While the year has seen its share of acqui-hires and other forms of not-necessarily-profitable exits, 2016 is already the best year for profitable exits in the last 5 years (using returns of over 2 times invested capital as the filter).
Another promising feature about the 2016 exits is the rising size of the deals. The year has seen 11 exits worth $25 Million or more - at least partly answering critics who point to the large amounts of venture capital being invested (and hardly much being harvested).
2016 has also thrown up multiple routes for VC investors to exit profitably - including M&A options like Strategic Sales (CitrusPay acquisition by PayU being an example); Secondary Sales (like TA Associates' buy out of Matrix Partners' stake in TCNS Clothing) and even a merger with a Blank Check Firm (Yatra.com). The buoyant primary market has also indeed helped the cause in 2016 - with early investors in Equitas Holdings, Ujjivan Microfinance and Teamlease Services selling their stake via the companies' IPOs in exchange for over $330 Million in cash.

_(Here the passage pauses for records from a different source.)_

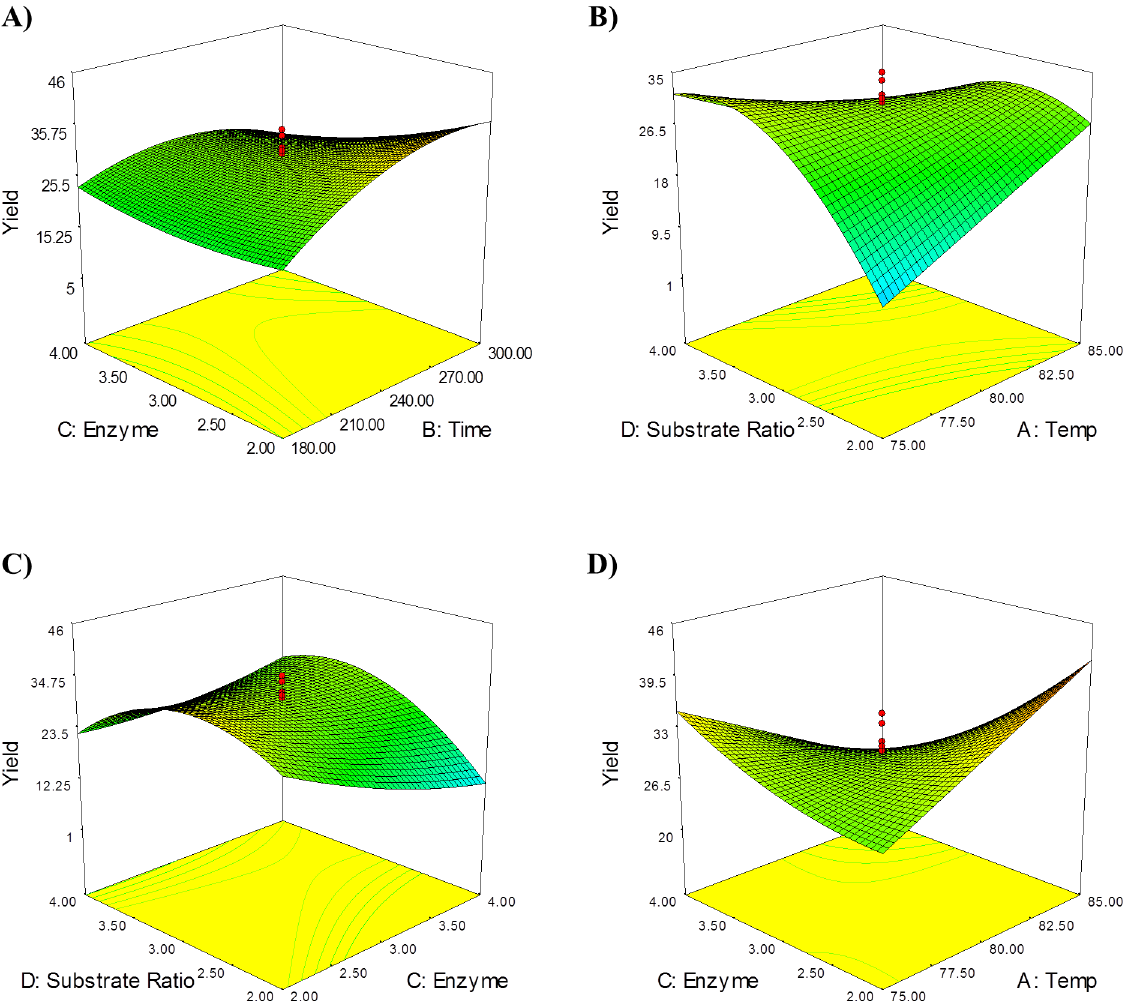
Fig 3. Three-dimensional response surface plots. (A) enzyme amount (%wt) versus reaction time (min), (B) substrate molar ratio (mmole) versus temperature (°C), (C) enzyme amount (%wt) versus substrate ratio (mmole), and (D) enzyme amount (%wt) versus reaction temperature (°C) on percentage yield as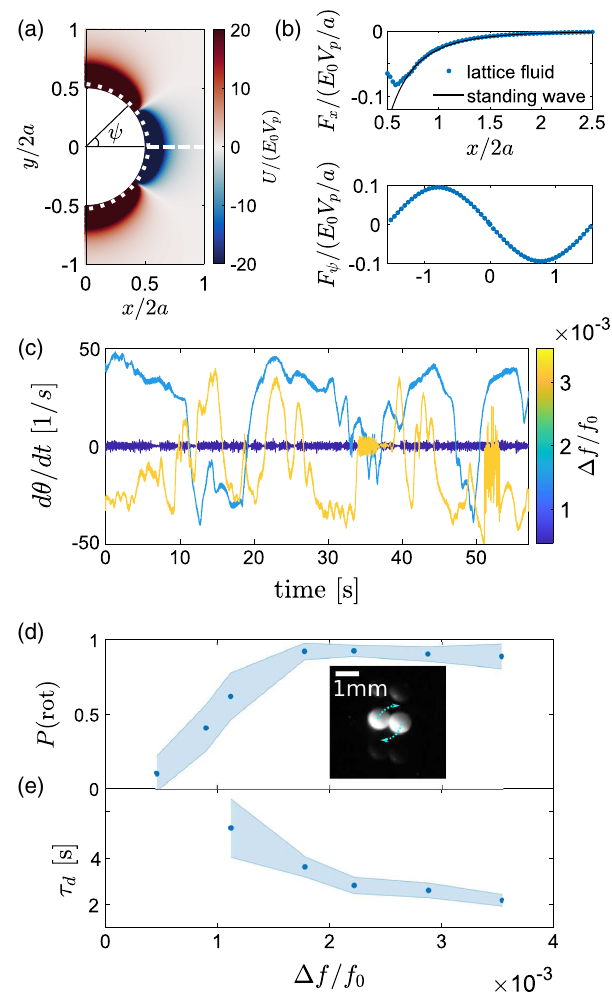
FIG. 2. Secondary acoustic forces drive self-assembly and rotation of levitated granular rafts. (a) Secondary acoustic potential due to a particle with radius a , computed using a scattering expansion, normalized by the energy density of the cavity E 0 , and the particle volume V p . (b) Secondary acoustic force between a pair of particles, computed using a scattering expansion (black solid line) and using a lattice simulation (blue markers). Top panel: horizontal force F x between two particles as a function of distance x between their surfaces [dashed white horizontal line in panel (a)]. Bottom panel: angular force F ψ on a particle displaced out of the nodal plane with angle ψ [ x= 2 a ¼ 0 . 1 , dotted circular contour in (a)]. (c) Example traces of rotation rate d θ =dt as a function of time, for a two-particle dimer consisting of a pair of 700 – 810 μ m polyethylene particles, at different detuning parameters Δ f=f 0 . (d) Probability of dimer rotation P ð rot Þ as a function of Δ f=f 0 . Shaded areas indicate the standard error. (e) Plot of the decorrelation time τ d for the rotation rate of a pair of particles, as a function of Δ f=f 0 . Shaded areas indicate the standard error. Data are not plotted for the smallest detuning parameters, for which there is no significant change in the rotation over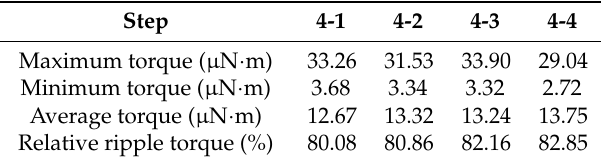
Table 5. Step 4: Comparison of the torque characteristics of each step.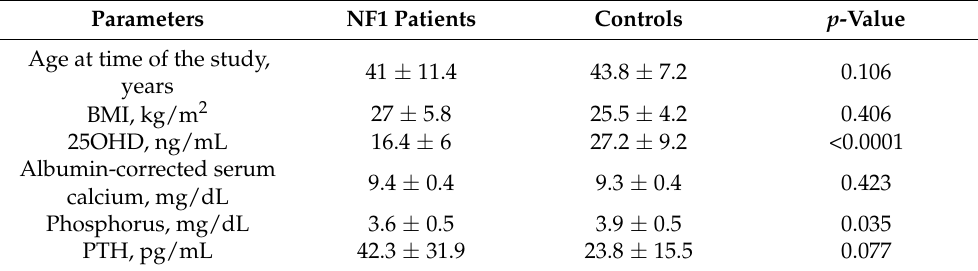
Table 1. Clinical characteristics and parameters involved in bone metabolism in patients with NF1 and matched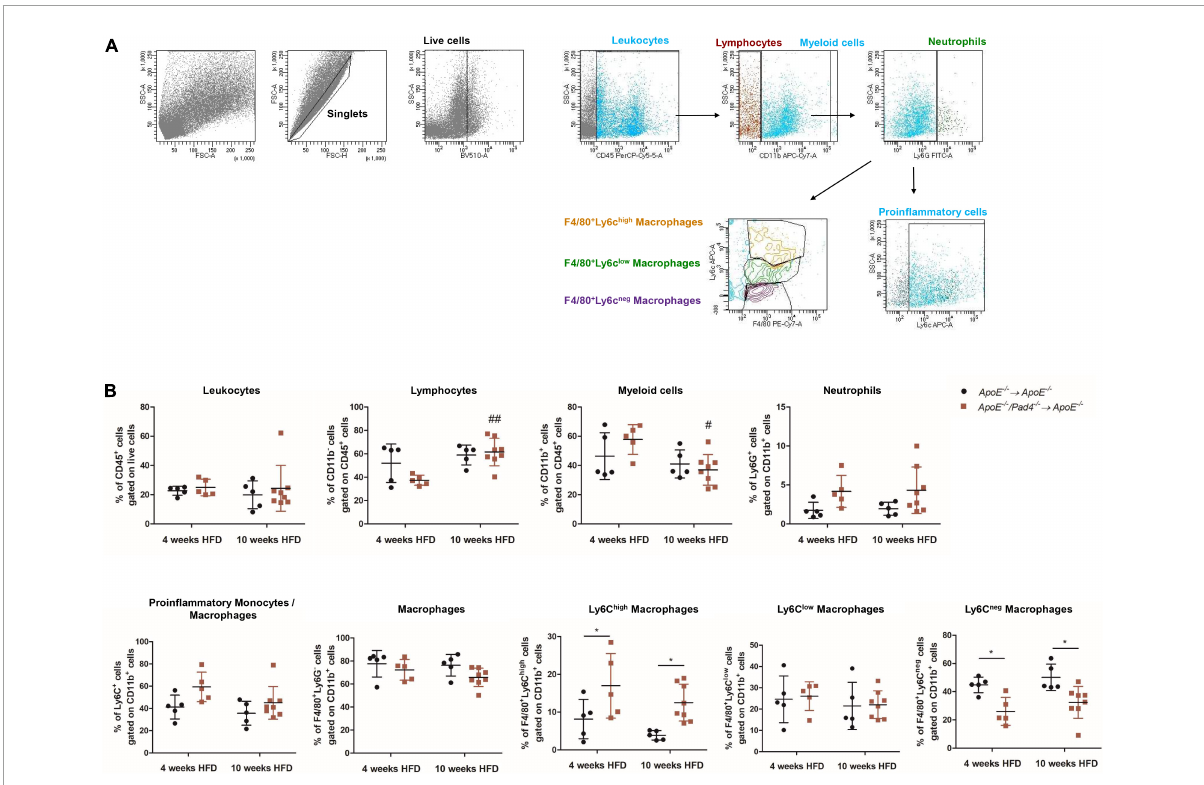
FIGURE5 PAD4 modulates macrophages’ phenotype in vivo . Aortas from mice were enzymatically digested and cells were stained with different fluorochrome-conjugated antibodies followed by flow cytometric analysis. (A) Representative plots illustrating the gating strategy to identify immune cell populations. (B) Quantification of leukocytes (CD45 + ), lymphocytes (CD45 + CD11b − ), myeloid cells (CD45 + CD11b + ), neutrophils (CD45 + CD11b + Ly6G + ), inflammatory monocytes/macrophages (CD45 + CD11b + Ly6G − Ly6C + ), macrophages (CD45 + CD11b + Ly6G − F4/80 + ) as well as M1-like (F4/80 + Ly6C high ) and M2-like (F4/80 + Ly6C low and F4/80 + Ly6C neg ) macrophages in digested aortas from mice after 4 and 10 weeks of high-fat diet (HFD). n = 5–8/group. # p < 0.05, ## p < 0.01 vs. 4 weeks HFD; * p <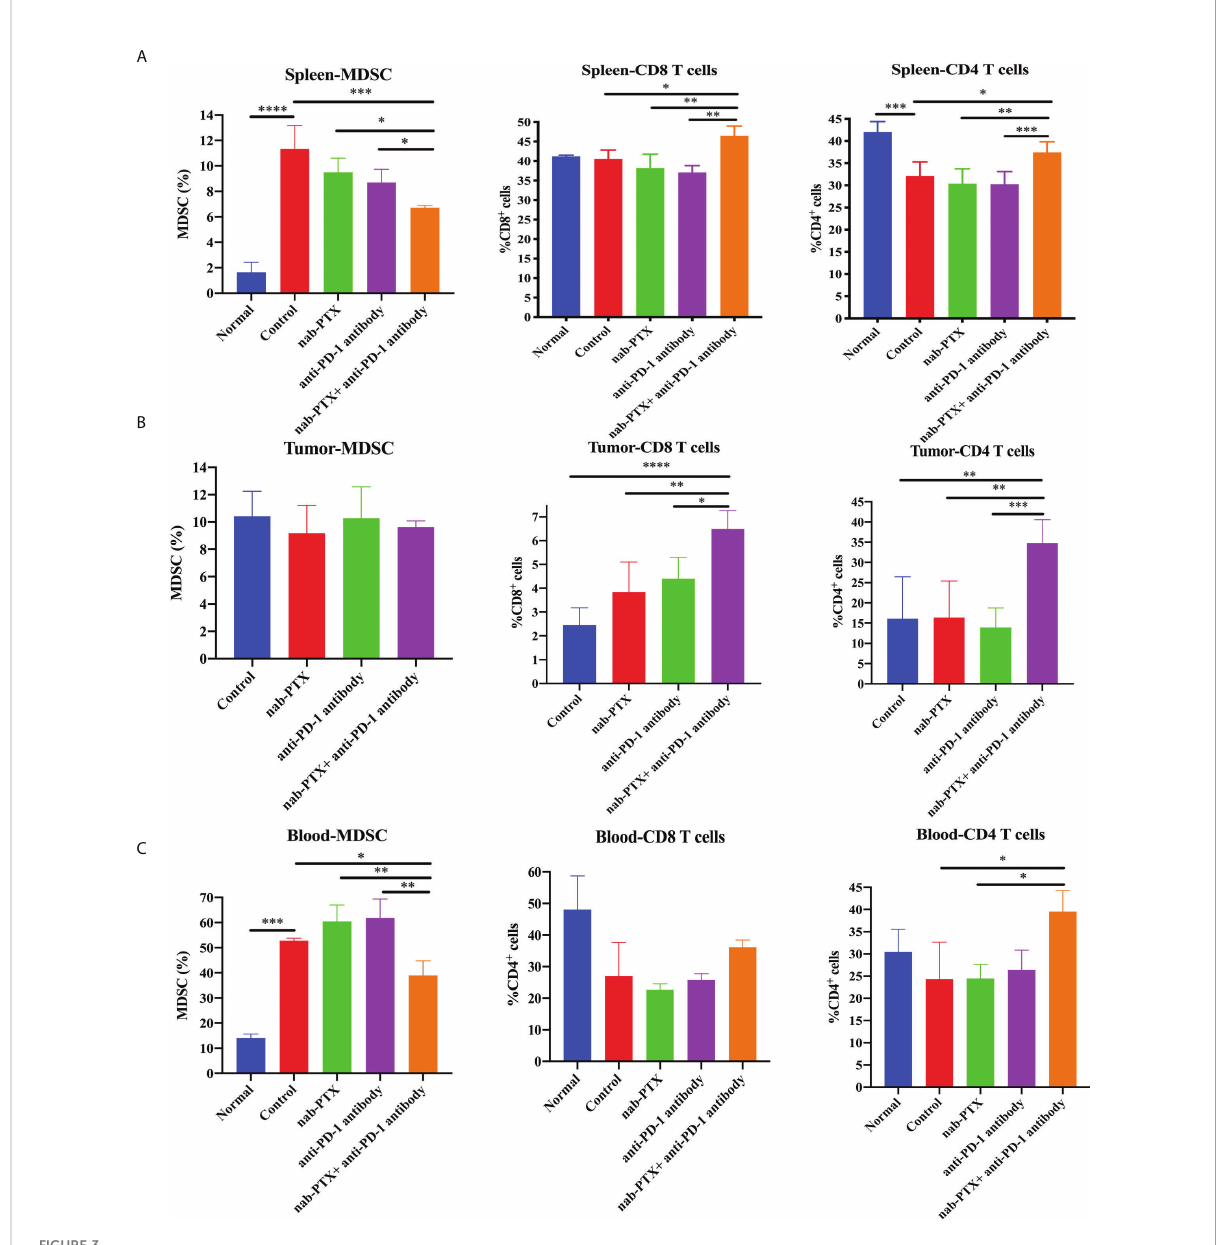
FIGURE 3 The combination of nab-PTX and anti-PD-1 antibody regulates immune in fi ltration. The frequency of MDSCs, CD8 + T cells, and CD4 + T cells in the (A) spleen ( n = 3, biological duplicates), (B) tumor ( n = 5, biological duplicates), and (C) blood ( n = 3, biological duplicates) using one-way ANOVA followed by Tukey ’ s multiple comparisons. * p < 0.05, ** p < 0.01, *** p < 0.001, **** p <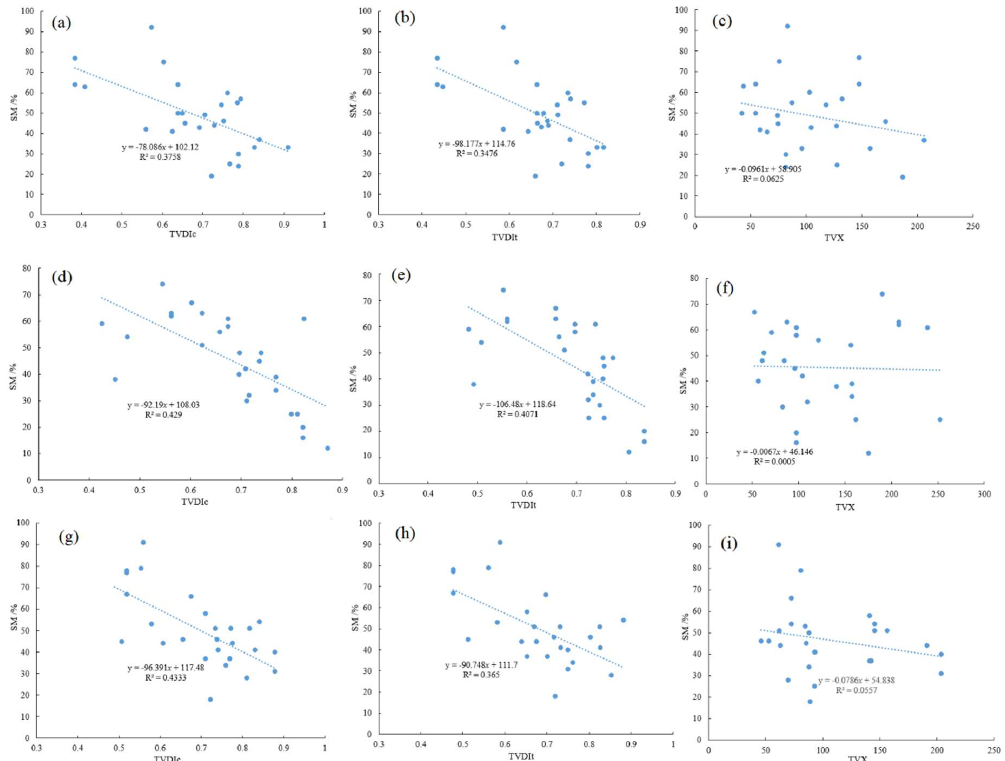
Figure 9. Comparison of TVDI c , TVDI t , and TVX with 10 cm soil moisture. ( a ) TVDI c against 10 cm soil moisture during 7 April 2013–14 April 2013, ( b ) TVDI t against 10 cm soil moisture during 7 April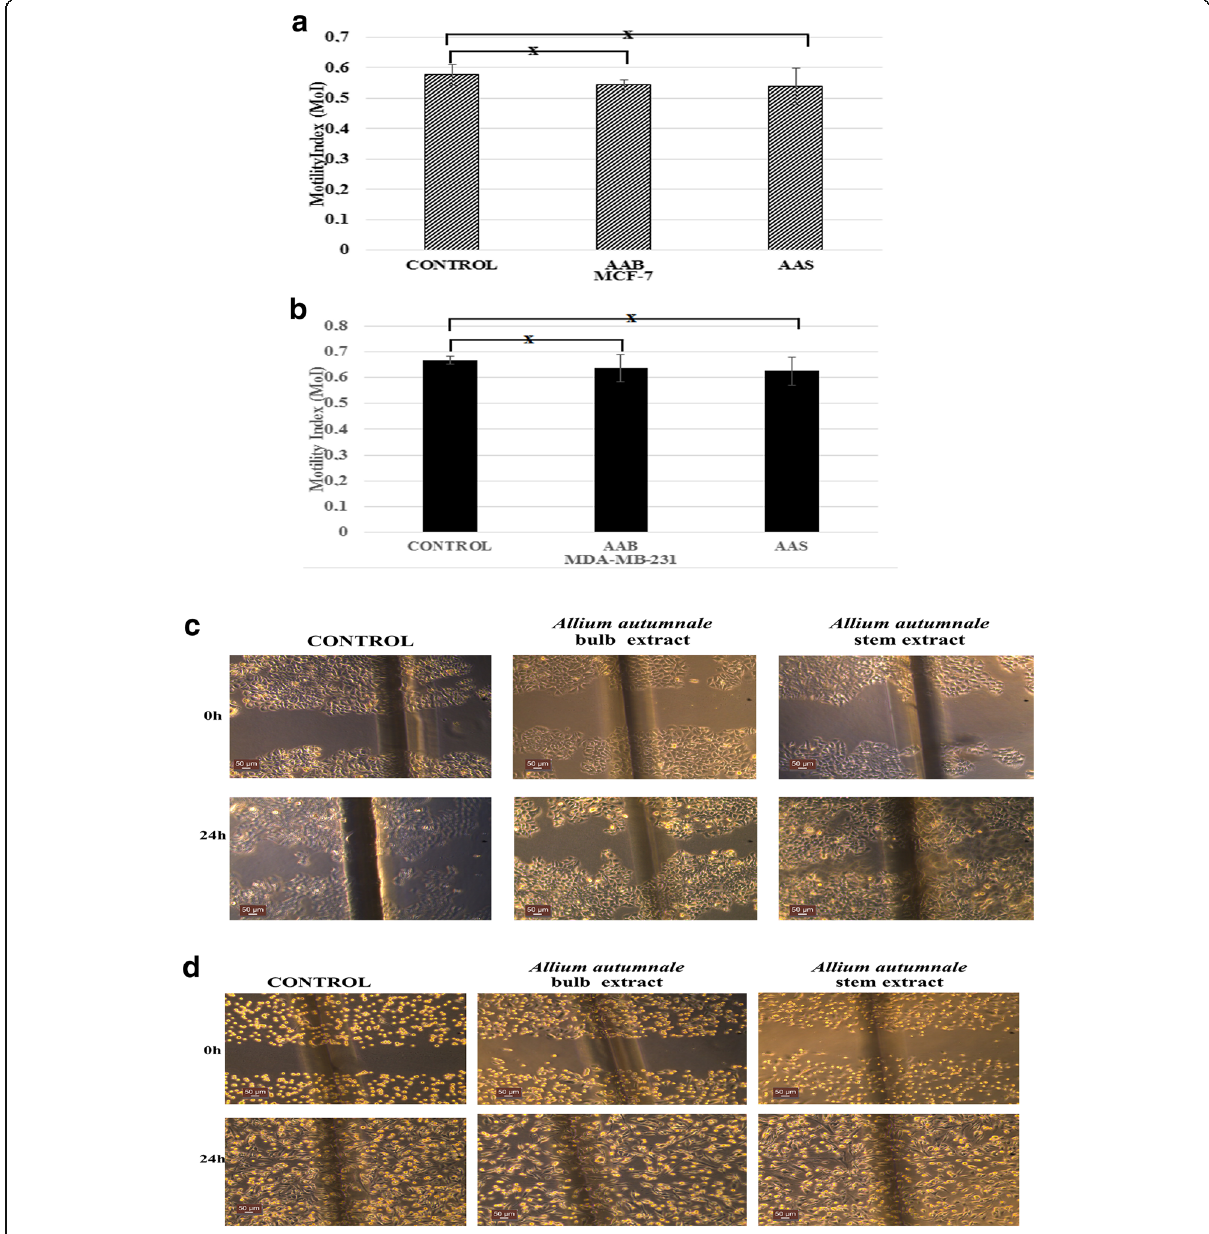
Fig. 6 Effects of AAB and AAS on lateral motility of MCF-7 and MDA-MB-231 cells from 24 h incubation. Bar graph showing lateral motility data obtained for MCF-7 ( a ) and MDA-MB-231 ( b ) for 24 h incubation. “ x ” represents no significant difference compared to the control experiments. Representative inverse light microscope images of AAB and AAS incubation of MCF-7 ( c ) cells and MDA-MB-231 ( d ) which caused no significant effect on lateral motility. Scale bars = 50 μ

Quikr, which has acquired eight companies in less than 12 months, been has accounted for three of the VC exits in 2016, replacing companies like Snapdeal, Housing.com, Flipkart that were the busy acquirers in 2015.
The latest spurt in exit activity has helped firms like Sequoia Capital India and Matrix Partners India realize healthy returns from their legacy non-tech portfolio companies (Equitas Holdings and TCNS Clothing respectively). (Related: The Economic Times has profiled Sequoia Capital India's good run in recent months using Venture Intelligence data.) The mega billion dollar question of course is whether the Poster Children of the Indian tech startup world - Flipkart, Snapdeal, Ola, Paytm and others - will generate actual cash returns for their investors. Watch this space!